Thursday, February 15, 2018

Spicy Beef Armenian Kefta with Tahini & Tzatziki





Kefta is traditionally a meat mixture, often made with beef or lamb, mixed with savoury spices like cumin, paprika, and even a bit of cinnamon for some warmth. There are hundreds of varieties of meatballs – kofta in Arabic and ktsitsot in Hebrew – each with its own unique heritage and specific preparation technique. You can form them into round meatballs, flat patties, thin fingers or more commonly, into torpedo-shaped kebabs that are perfect for wrapping up inside of a pita or serving with any kind of warm flatbread. In this Armeian-inspired version, ground beef is seasoned with a combination of spices, finely chopped onion and fresh herbs. Although some recipes suggest adding breadcrumbs or eggs to bind the mixture, it's not wholly traditional. Chilled for an hour or so before cooking, the kefta are grilled for 6-10 minutes over medium heat until just they're cooked through and beautifully golden brown. Drizzle with Tahini Sauce and serve with flatbread or quinoa, couscous or even a crunchy cucumber and tomato salad plus a heaping bowl of fresh homemade tzatziki, Kefta are healthy, delicious and bursting with flavour.



Spicy Beef Armenian Kefta
Serves 4

1 lb ground beef 
1 medium onion, very finely chopped or grated, then drained in a strainer
2 garlic cloves, minced
1 tsp allspice
1 tsp cumin
1 tsp ground coriander
1 tsp grated paprika
1 tsp cinnamon
1 tsp salt
1 large egg
1/8 tsp cayenne pepper
1/4 cup chopped fresh parsley
1/4 cup chopped fresh cilantro
1 tbsp chopped mint leaves, plus extra for garnish

Garnish:
1 handful fresh parsley, finely chopped
8 roasted cherry tomatoes 

Tahini Sauce:
5 oz light tahini paste
1/2 cup water
2 tbsp lemon juice
1 medium garlic clove, crushed
1/4 tsp Maldon salt


Mix all of the kefta ingredients together in a large mixing bowl, and let sit for 1 hour or longer to allow the flavours to blend. To make the kefta, shape small amounts of the meat mixture into cylinder or sausage shapes and set on a plate. Cover a chill for about an hour to firm up the mixture. To barbecue outdoors, preheat the grill to medium-high and cook the kefta for about 10-12 minutes, or until nicely browned all over but still lovely and juicy on the inside. To cook indoors, preheat oven to 425°F. Heat 2 tablespoons of sunflower oil in a large non stick frying-pan and sear the kefta in batches over high heat, making sure they're not bunched together. Sear them on all sides until golden brown, about 6-10 minutes for each batch for medium-rare. For medium or well-done, place the kefta on a baking tray and cook in the oven for another 2-4 minutes. To serve, arrange the kefta on a warmed platter and garnish with fresh herbs, lemon and a bowl of Tzatziki on the side.






Homemade Tzatziki
Makes 1 cup 

1/2 English cucumber, seeded and grated with skin on
1 cup plain strained Greek yogurt
1 tbsp extra-virgin olive oil
2 tsp lemon juice
3 cloves garlic, pressed 
1/4 tsp Maldon salt


Slice the cucumber in half lengthways and scrape out the seeds. Grate the remaining cucumber, spread it out over a large tea towel and wrap it tight, leaving it at least 30 minutes until the grated cucumber is quite dry. 

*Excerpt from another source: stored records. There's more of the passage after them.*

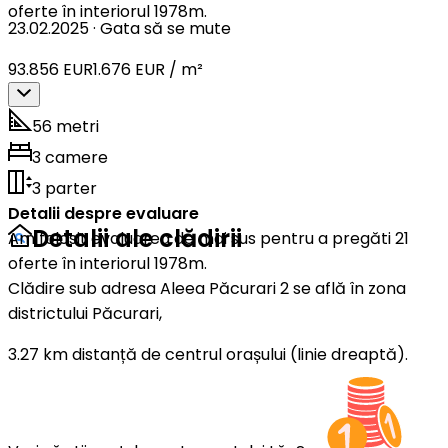
oferte în interiorul 1978m.
23.02.2025
·
Gata să se mute
93.856 EUR
1.676 EUR / m²
56 metri
3 camere
3 parter
Detalii despre evaluare
Detalii ale clădirii
Am folosit evaluarea de mai sus pentru a pregăti 21
oferte în interiorul 1978m.
Clădire sub adresa Aleea Păcurari 2 se află în zona
districtului Păcurari,
3.27 km distanță de centrul orașului (linie dreaptă).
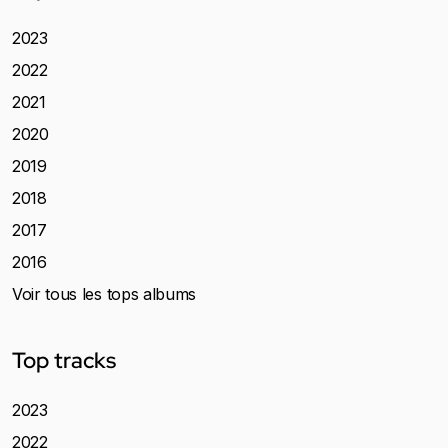
2023
2022
2021
2020
2019
2018
2017
2016
Voir tous les tops albums
Top tracks
2023
2022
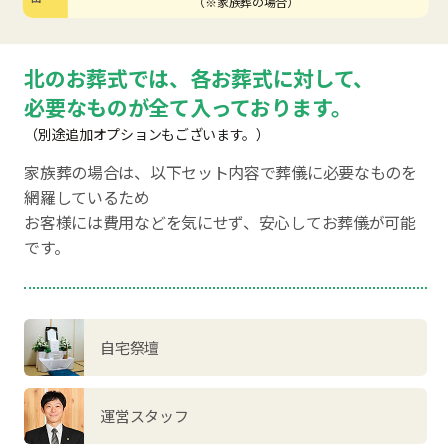
（※家族葬の場合）
北のお葬式では、各お葬式に対して、
必要なものが全て入っております。
（別途追加オプションもございます。）
家族葬の場合は、以下セット内容で葬儀に必要なものを
網羅しているため
お客様には費用などを気にせず、安心してお葬儀が可能
です。
自宅祭壇
運営スタッフ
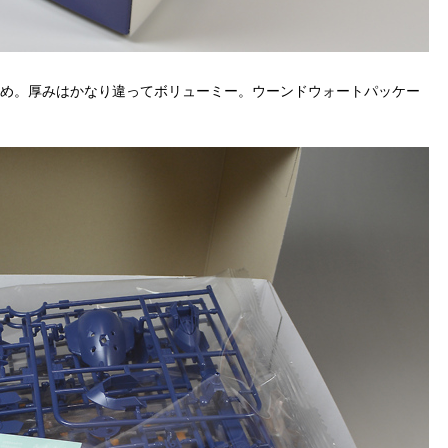
きめ。厚みはかなり違ってボリューミー。ウーンドウォートパッケー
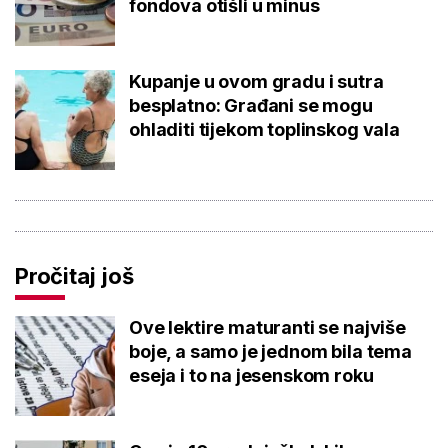
fondova otišli u minus
Kupanje u ovom gradu i sutra
besplatno: Građani se mogu
ohladiti tijekom toplinskog vala
Pročitaj još
Ove lektire maturanti se najviše
boje, a samo je jednom bila tema
eseja i to na jesenskom roku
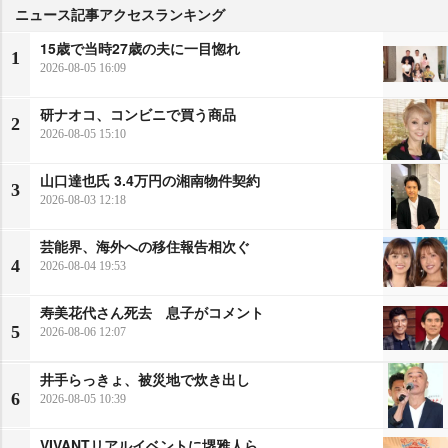
ニュース記事アクセスランキング
15歳で当時27歳の夫に一目惚れ
1
2026-08-05 16:09
研ナオコ、コンビニで買う商品
2
2026-08-05 15:10
山口達也氏 3.4万円の湘南物件契約
3
2026-08-03 12:18
芸能界、海外への移住報告相次ぐ
4
2026-08-04 19:53
寿美花代さん死去 息子がコメント
5
2026-08-06 12:07
井手らっきょ、被災地で炊き出し
6
2026-08-05 10:39
VIVANTリアルイベントに堺雅人ら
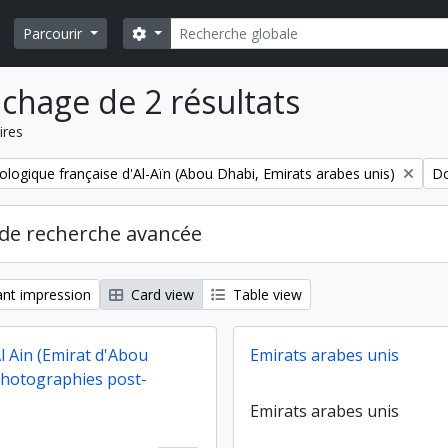
Rechercher
Search options
Parcourir
ichage de 2 résultats
ires
Re
ologique française d'Al-Aïn (Abou Dhabi, Emirats arabes unis)
Do
de recherche avancée
nt impression
Card view
Table view
Al Ain (Emirat d'Abou
Emirats arabes unis
photographies post-
Emirats arabes unis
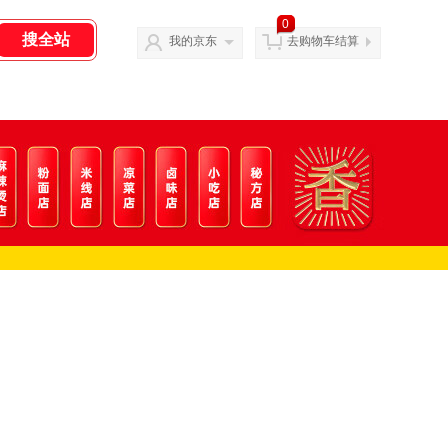
0
我的京东
去购物车结算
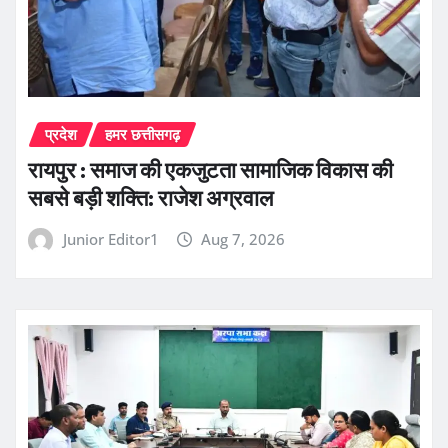
प्रदेश
हमर छत्तीसगढ़
रायपुर : समाज की एकजुटता सामाजिक विकास की
सबसे बड़ी शक्ति: राजेश अग्रवाल
Junior Editor1
Aug 7, 2026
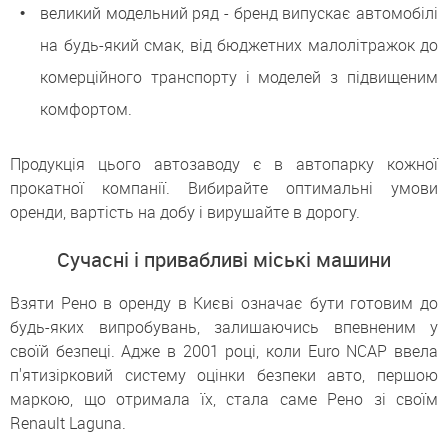
великий модельний ряд - бренд випускає автомобілі
на будь-який смак, від бюджетних малолітражок до
комерційного транспорту і моделей з підвищеним
комфортом.
Продукція цього автозаводу є в автопарку кожної
прокатної компанії. Вибирайте оптимальні умови
оренди, вартість на добу і вирушайте в дорогу.
Сучасні і привабливі міські машини
Взяти Рено в оренду в Києві означає бути готовим до
будь-яких випробувань, залишаючись впевненим у
своїй безпеці. Адже в 2001 році, коли Euro NCAP ввела
п'ятизірковий систему оцінки безпеки авто, першою
маркою, що отримала їх, стала саме Рено зі своїм
Renault Laguna.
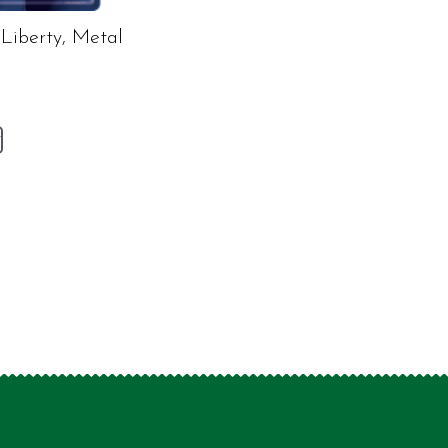
Liberty, Metal
v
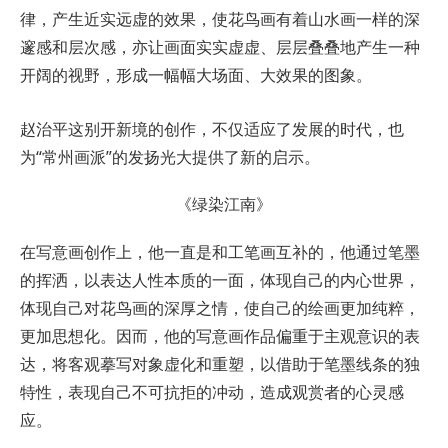
律，产生近实远虚的效果，使花鸟画有着山水画一样的深
邃感和层次感，亦让画面实实虚虚、层层叠叠地产生一种
开阔的视野，形成一幅幅大场面、大效果的图象。
赵治平这别开新境的创作，不仅适应了发展的时代，也
为“常州画派”的发扬光大提供了新的启示。
《绿染江南》
在写意画创作上，他一直是和工笔画互补的，他通过笔墨
的挥洒，以表达人性本质的一面，体现自己的内心世界，
体现自己对花鸟画的深厚之情，使自己的绘画更加纯粹，
更加思想化。因而，他的写意画作品偏重于主观意识的表
达，将客观摹写对象虚化和重塑，以借助于笔墨线条的独
特性，表现自己不可抗拒的冲动，造成观赏者的心灵感
应。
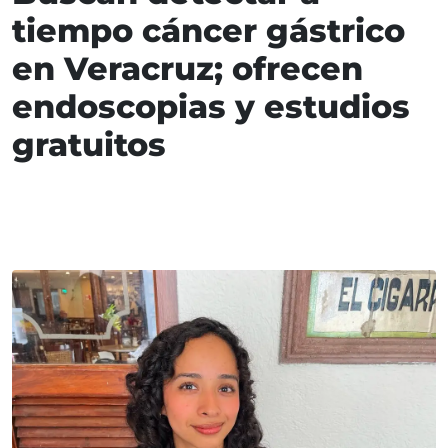
tiempo cáncer gástrico
en Veracruz; ofrecen
endoscopias y estudios
gratuitos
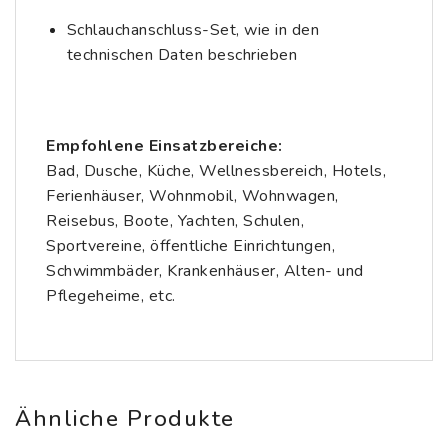
Schlauchanschluss-Set, wie in den
technischen Daten beschrieben
Empfohlene Einsatzbereiche:
Bad, Dusche, Küche, Wellnessbereich, Hotels,
Ferienhäuser, Wohnmobil, Wohnwagen,
Reisebus, Boote, Yachten, Schulen,
Sportvereine, öffentliche Einrichtungen,
Schwimmbäder, Krankenhäuser, Alten- und
Pflegeheime, etc.
Ähnliche Produkte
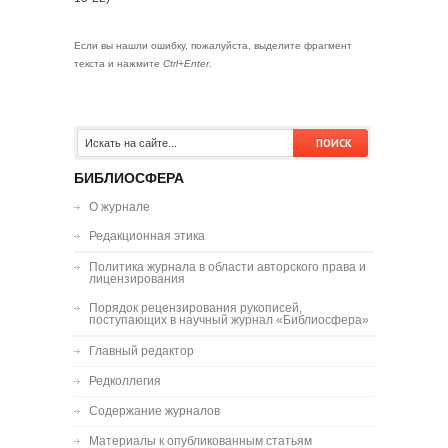
Если вы нашли ошибку, пожалуйста, выделите фрагмент
текста и нажмите
Ctrl+Enter
.
БИБЛИОСФЕРА
О журнале
Редакционная этика
Политика журнала в области авторского права и
лицензирования
Порядок рецензирования рукописей,
поступающих в научный журнал «Библиосфера»
Главный редактор
Редколлегия
Содержание журналов
Материалы к опубликованным статьям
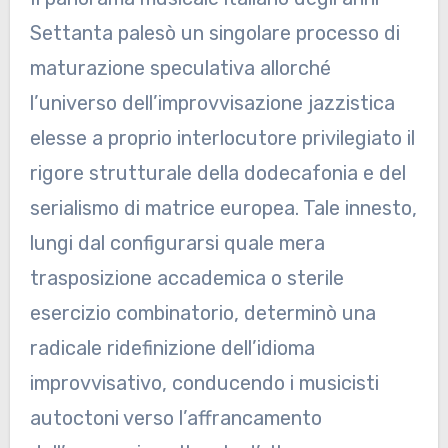
Settanta palesò un singolare processo di
maturazione speculativa allorché
l’universo dell’improvvisazione jazzistica
elesse a proprio interlocutore privilegiato il
rigore strutturale della dodecafonia e del
serialismo di matrice europea. Tale innesto,
lungi dal configurarsi quale mera
trasposizione accademica o sterile
esercizio combinatorio, determinò una
radicale ridefinizione dell’idioma
improvvisativo, conducendo i musicisti
autoctoni verso l’affrancamento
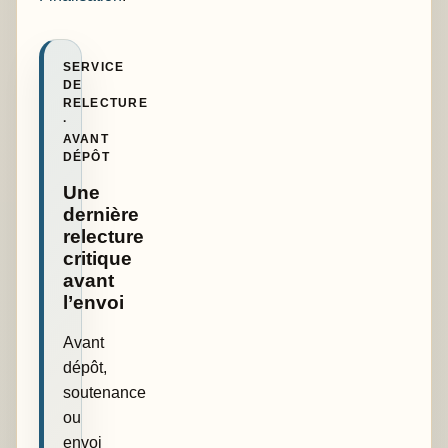
SERVICE
DE
RELECTURE
·
AVANT
DÉPÔT
Une
dernière
relecture
critique
avant
l’envoi
Avant
dépôt,
soutenance
ou
envoi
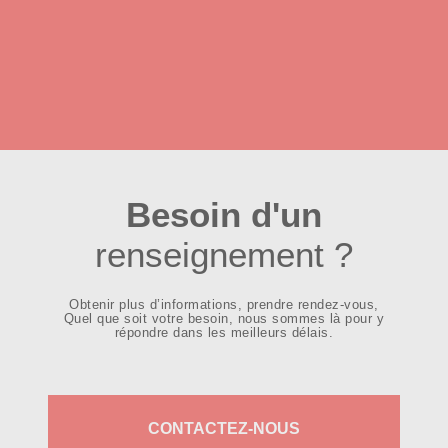
Besoin d'un
renseignement ?
Obtenir plus d’informations, prendre rendez-vous,
Quel que soit votre besoin, nous sommes là pour y
répondre dans les meilleurs délais.
CONTACTEZ-NOUS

In the meantime, peel and finely crush the garlic, then combine with the oil in a small bowl and allow to marinate for 10-15 minutes. Combine the cucumber with the garlic mixture, then stir through the yoghurt until evenly distributed along with a squeeze of lemon juice. Season with salt to taste. Serve with warm pita or alongside a Greek salad and grilled meats. Leftover tzatziki keeps well, chilled, for about 4 days.